El problema de la Justicia, en sus términos más generales,
es el problema de
cómo maximizar la compatibilidad e incluso complementariedad (armonía) de los intereses de todos y cada uno de los sujetos, es decir, entes a) finitos en diferentes grados, que son, cada uno, una síntesis de un estado particular (yo-aquí-ahora) y de la capacidad de universalizar; y b) activos (también en diferentes grados), es decir, que tienen conductas orientadas a conseguir su mayor perfección o actividad o autonomía (y este perfeccionamiento incluye, como lo fundamental, el respeto de lo Correcto).
Precisamente su naturaleza, dialéctica, de ser a la vez un yo-aquí-y-ahora
y un ser capaz de comprender y desear más allá, hasta lo universal y total, les
plantea este problema, a cada uno según su nivel de consciencia. Para
simplificar, suponemos aquí que el problema solo se le plantea a seres
racionales y que la racionalidad no se da por debajo de cierto grado.
En la definición anterior del problema de la Justicia, los
sujetos son tomados en la mayor abstracción. Pero, si son múltiples, tienen que
ser no solo abstractamente diversos (es decir, todos iguales en ser diferentes)
sino “material” o sustantivamente diferentes. Ahora sería preciso buscar qué
caracteres son los que los materializan y hacen sustantivamente diferentes, o
los individúan. También esto estará envuelto en la dialéctica, si es
contemplado a fondo, pero esto no significa, para la concepción dialéctico-analógica,
que todo valga igual: hay un analogismo o asimetría entre los polos de lo mismo
y lo diferente, lo uno y lo múltiple, etc.
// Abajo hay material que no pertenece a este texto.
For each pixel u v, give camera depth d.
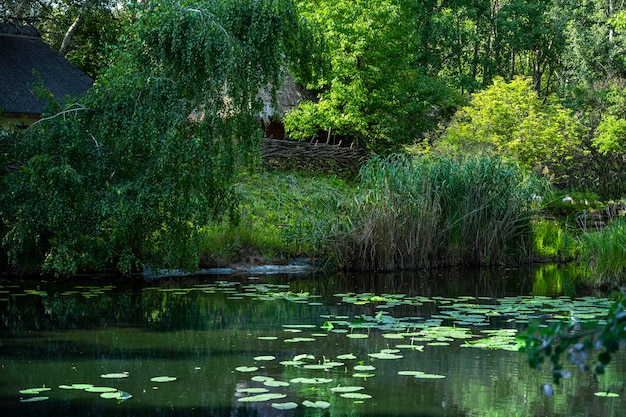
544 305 9.80
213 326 8.21
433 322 8.44
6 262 12.12
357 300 10.18
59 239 10.79
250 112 10.84
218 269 13.62
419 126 26.89
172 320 8.59
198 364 6.43
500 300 10.20
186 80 10.43
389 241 14.04
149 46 10.56
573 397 5.51
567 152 20.94
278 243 14.39
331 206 15.32
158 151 10.32
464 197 14.80
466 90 38.81
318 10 24.55
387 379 5.97
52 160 10.42
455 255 14.82
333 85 24.06
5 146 11.41
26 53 20.02
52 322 8.41
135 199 10.52
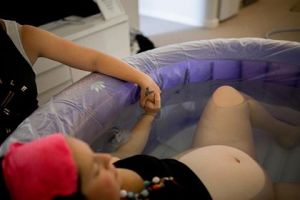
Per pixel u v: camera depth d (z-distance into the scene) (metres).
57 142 0.49
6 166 0.48
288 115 1.10
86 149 0.53
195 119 1.12
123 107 1.02
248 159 0.86
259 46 1.20
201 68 1.22
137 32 2.13
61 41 0.97
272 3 3.29
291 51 1.17
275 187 0.85
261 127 1.08
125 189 0.69
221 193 0.77
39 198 0.46
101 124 0.94
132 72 1.00
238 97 1.08
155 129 1.07
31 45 0.95
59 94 0.92
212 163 0.83
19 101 0.89
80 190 0.51
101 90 0.96
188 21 2.96
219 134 0.98
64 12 1.58
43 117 0.81
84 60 0.98
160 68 1.14
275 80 1.22
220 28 2.82
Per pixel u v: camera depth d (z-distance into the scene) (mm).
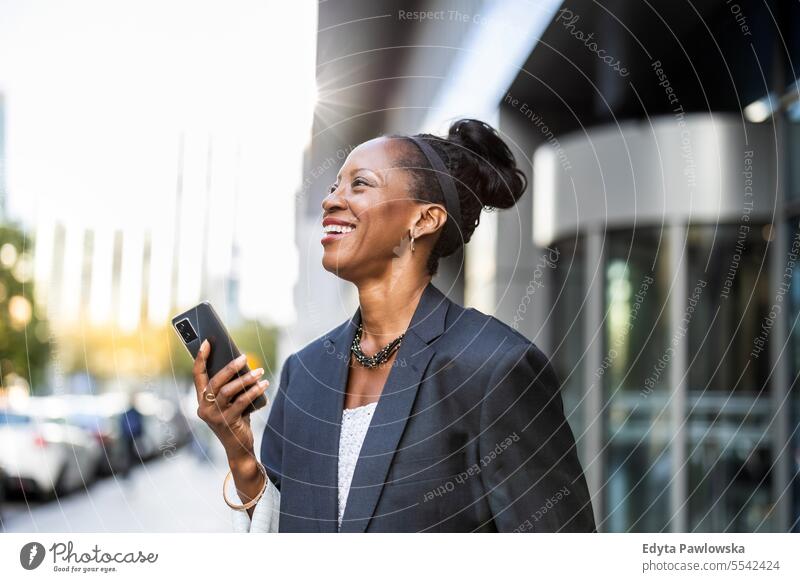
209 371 1101
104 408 5656
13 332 5328
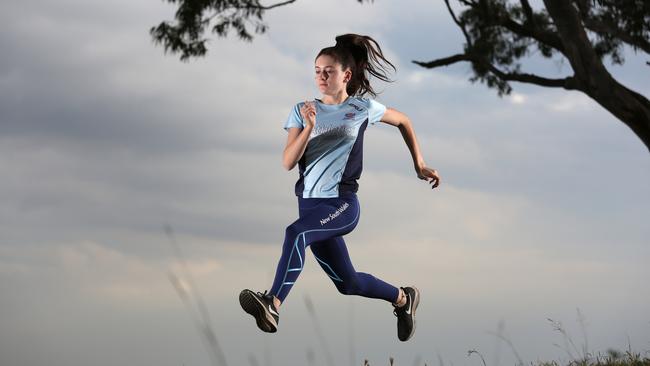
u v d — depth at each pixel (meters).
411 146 5.78
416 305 6.03
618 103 10.75
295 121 5.27
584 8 11.16
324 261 5.48
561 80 11.67
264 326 4.81
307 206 5.24
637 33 10.91
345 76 5.37
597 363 5.96
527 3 12.30
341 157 5.20
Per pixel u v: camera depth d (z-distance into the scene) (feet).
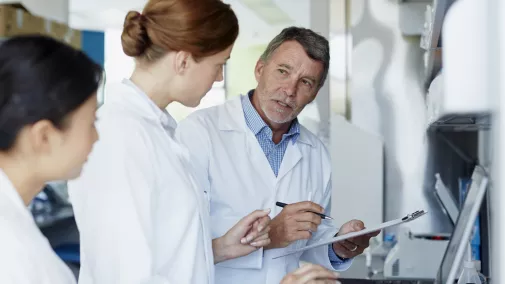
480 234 7.41
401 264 9.49
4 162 3.01
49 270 2.86
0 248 2.73
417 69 12.83
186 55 4.64
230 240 5.88
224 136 7.11
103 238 4.14
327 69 7.14
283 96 6.81
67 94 2.99
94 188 4.22
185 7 4.53
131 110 4.65
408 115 12.89
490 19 2.01
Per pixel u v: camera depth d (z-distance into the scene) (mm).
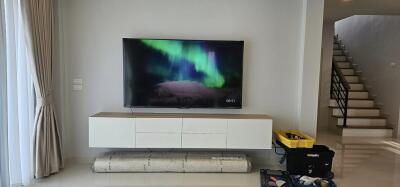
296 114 3566
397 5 4625
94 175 3117
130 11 3426
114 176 3100
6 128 2525
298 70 3521
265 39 3484
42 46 2928
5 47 2482
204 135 3205
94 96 3504
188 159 3264
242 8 3457
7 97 2574
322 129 6242
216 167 3227
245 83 3527
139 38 3391
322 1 3383
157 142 3197
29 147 2922
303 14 3436
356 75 6938
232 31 3475
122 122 3160
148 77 3396
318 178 2984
Visto desde el problema de la Justicia (según, al menos, un esquema
muy útil), lo que distingue a unos sujetos de otros y, por tanto, determina sus
acciones, pertenece a dos ámbitos:
- Su concepción de lo que es bueno y deseable (aspecto axiológico)
- El modo en que son las cosas y el sujeto mismo (aspecto fáctico)
Aunque en
todo sujeto finito hay cierta contaminación entre ambos tipos y la relación
entre ellos es, igualmente, dialéctica (nuestros principios están teñidos de
hábitos, nuestros deseos están motivados por lo externo, nuestro conocimiento del
mundo depende de principios epistémicos también sometidos a esa contaminación),
el razonamiento moral y la decisión presuponen esa distinción: qué queremos y
qué hay que hacer, dado como son las otras cosas y somos nosotros mismos, para
realizarlo.
Es lógicamente necesario que seres limitados, situados en una
perspectiva concreta, tengan un conocimiento relativo o imperfecto tanto de lo
axiológico (aunque a la vez, dialécticamente, lo dan por supuesto en su
plenitud), como de lo fáctico (no sabemos bien cómo funciona el mundo ni
nuestra propia naturaleza en cuanto objeto, es decir, en cuanto no sujeta a la
actividad consciente y voluntaria). En un supuesto conocimiento perfecto (en un
dios) no habría diferencia entre lo que debe ser y lo que es, y allí “realidad
sería lo mismo que perfección”. Pero para nosotros, seres finitos, la vida
consiste en el desajuste entre lo que (creemos que) es y lo que (creemos que)
debería ser.
De los dos aspectos, el intencional-axiológico y el fáctico,
es en el primero donde se sitúa directamente el problema de lo justo. Se
entiende que nuestras discrepancias ético-políticas consisten en cómo valoramos
las cosas, no en cómo pensamos que son. El aspecto puramente descriptivo es una
cuestión “meramente técnica”, aunque, además de esencial (porque no podemos
determinar qué hacer y cómo hacerlo si no conocemos lo que hay) tiene
implicaciones ético-políticas indirectas: por una parte porque en seres de
conocimiento imperfecto no hay nunca un conocimiento exento de influencia
no-teórica, desiderativa (tendemos a creer real lo que deseamos); y, también,
por los problemas morales que implica en su implementación.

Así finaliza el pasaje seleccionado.